Task to complete:
From the first line to the last, please print the entries exactly, omitting pictures.

Start of Input records

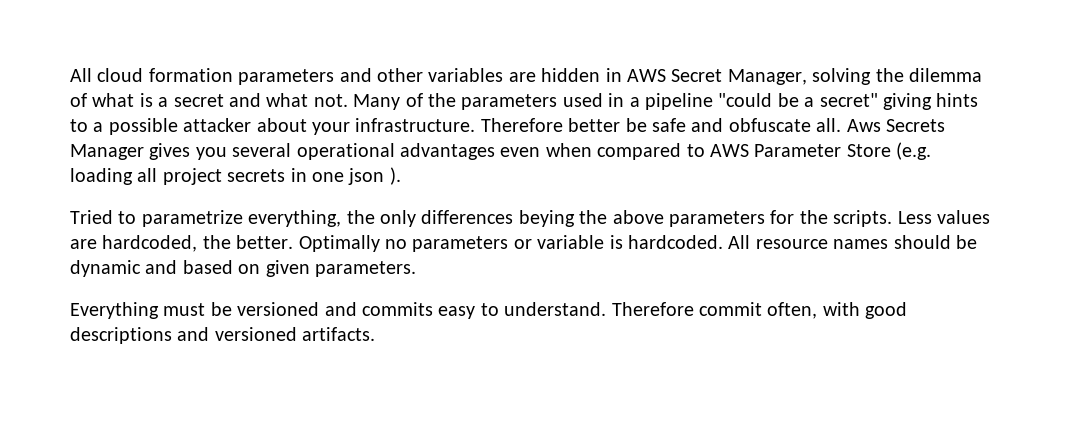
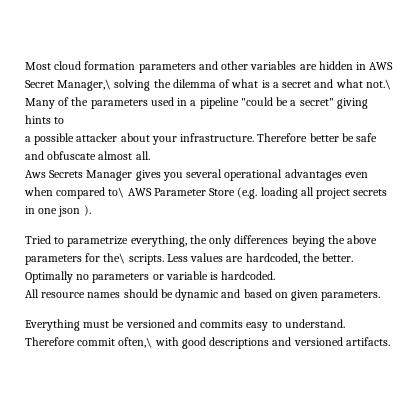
[70,68,92,82] All -> [25,62,51,70] Most
[727,69,807,85] Manager, -> [57,79,112,91] Manager,\
[313,94,348,107] not. -> [365,79,391,90] not.\
(88, 125) none -> (65, 120) //
(811, 125) none -> [98,151,133,160] almost
(842, 125) none -> (150, 155) //
[686,144,705,157] to -> [108,187,125,198] to\
[799,210,828,224] the -> [103,253,126,264] the\
(723, 242) none -> (276, 275) //
[767,302,818,319] often, -> [118,337,153,348] often,\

End of Input records

Finished task:
[70,68,92,82] All -> [25,62,51,70] Most
[727,69,807,85] Manager, -> [57,79,112,91] Manager,\
[313,94,348,107] not. -> [365,79,391,90] not.\
(88, 125) none -> (65, 120) //
(811, 125) none -> [98,151,133,160] almost
(842, 125) none -> (150, 155) //
[686,144,705,157] to -> [108,187,125,198] to\
[799,210,828,224] the -> [103,253,126,264] the\
(723, 242) none -> (276, 275) //
[767,302,818,319] often, -> [118,337,153,348] often,\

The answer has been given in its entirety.